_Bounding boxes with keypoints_
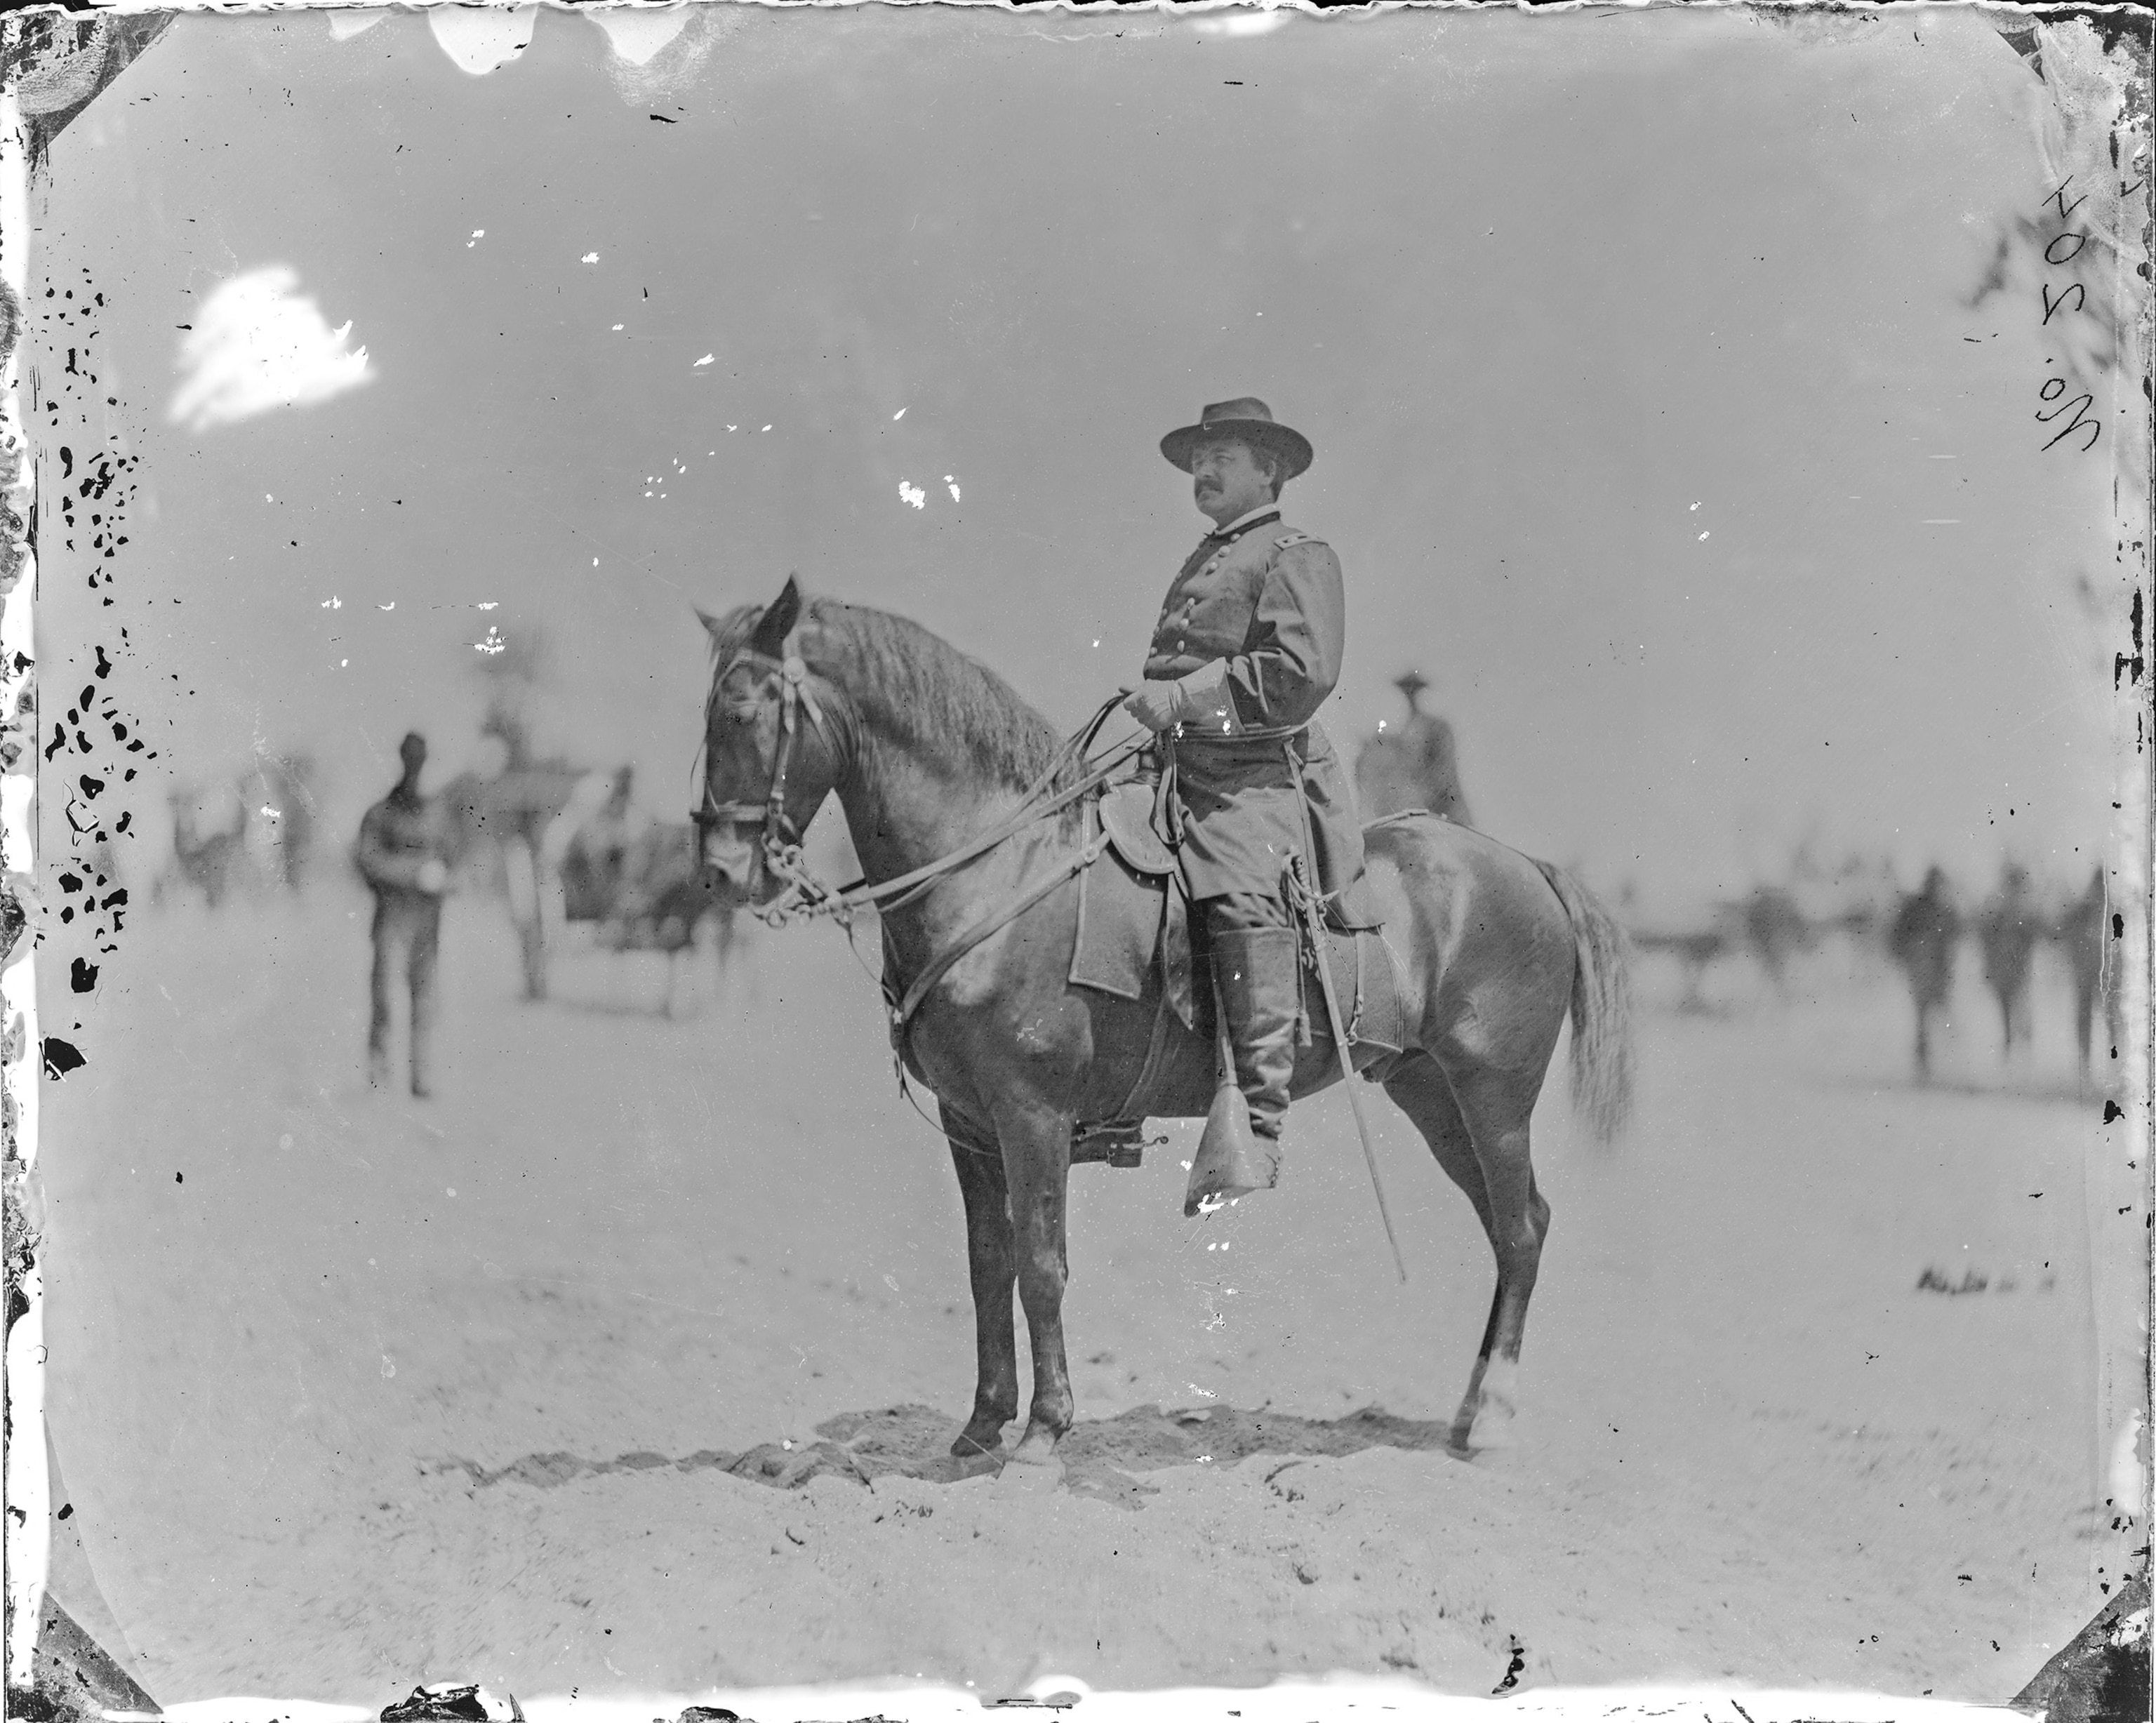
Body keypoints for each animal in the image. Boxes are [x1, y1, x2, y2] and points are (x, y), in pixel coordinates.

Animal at [694, 582, 1630, 1466]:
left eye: (740, 713)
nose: (720, 872)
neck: (1000, 875)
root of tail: (1524, 865)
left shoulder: (1032, 1115)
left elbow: (1040, 1266)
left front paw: (1043, 1433)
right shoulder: (970, 1124)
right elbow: (987, 1264)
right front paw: (982, 1426)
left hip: (1494, 1100)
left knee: (1521, 1228)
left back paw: (1495, 1421)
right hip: (1433, 1096)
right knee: (1512, 1227)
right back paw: (1469, 1414)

_Exercise instructions_
Look above for the line containing "left hip: (1494, 1100)"; copy from it through the last line, exactly, and nothing more.

_Output for this exercise_
left hip: (1494, 1100)
left knee: (1521, 1228)
left back paw: (1495, 1421)
right hip: (1433, 1096)
right knee: (1512, 1227)
right back paw: (1469, 1414)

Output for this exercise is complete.